++++ Source data ++++

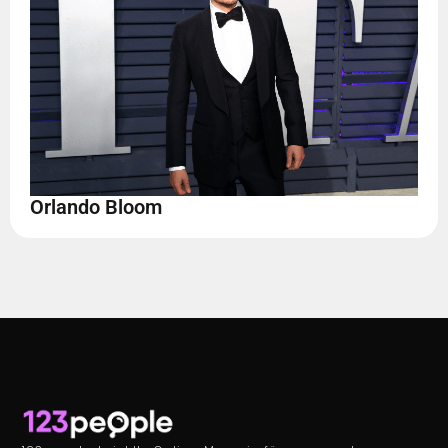
Orlando Bloom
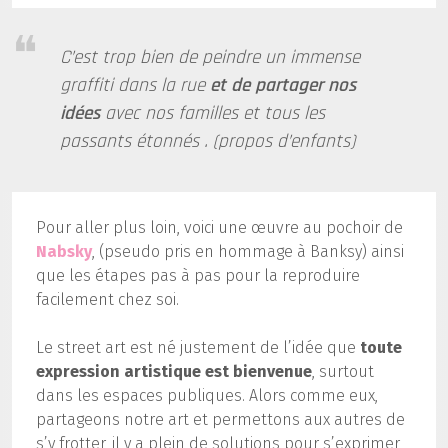
C’est trop bien de peindre un immense
graffiti dans la rue
et de partager nos
idées
avec nos familles et tous les
passants étonnés . (propos d’enfants)
Pour aller plus loin, voici une œuvre au pochoir de
Nabsky
, (pseudo pris en hommage à Banksy) ainsi
que les étapes pas à pas pour la reproduire
facilement chez soi.
Le street art est né justement de l’idée que
toute
expression artistique est bienvenue
, surtout
dans les espaces publiques. Alors comme eux,
partageons notre art et permettons aux autres de
s’y frotter, il y a plein de solutions pour s’exprimer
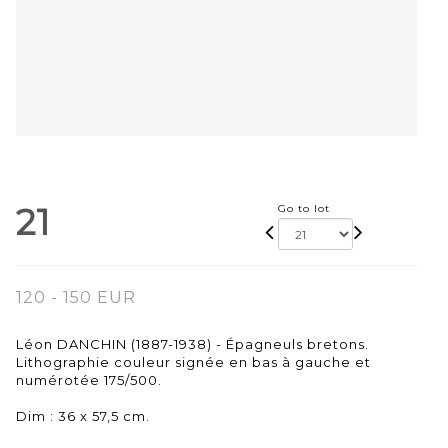
21
Go to lot
120 - 150 EUR
Léon DANCHIN (1887-1938) - Épagneuls bretons.
Lithographie couleur signée en bas à gauche et
numérotée 175/500.
Dim : 36 x 57,5 cm.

++++

Please copy the data above exactly; the pictures do not belong in the copy.

Orlando Bloom
C’est trop bien de peindre un immense
graffiti dans la rue
et de partager nos
idées
avec nos familles et tous les
passants étonnés . (propos d’enfants)
Pour aller plus loin, voici une œuvre au pochoir de
Nabsky
, (pseudo pris en hommage à Banksy) ainsi
que les étapes pas à pas pour la reproduire
facilement chez soi.
Le street art est né justement de l’idée que
toute
expression artistique est bienvenue
, surtout
dans les espaces publiques. Alors comme eux,
partageons notre art et permettons aux autres de
s’y frotter, il y a plein de solutions pour s’exprimer
21
Go to lot
120 - 150 EUR
Léon DANCHIN (1887-1938) - Épagneuls bretons.
Lithographie couleur signée en bas à gauche et
numérotée 175/500.
Dim : 36 x 57,5 cm.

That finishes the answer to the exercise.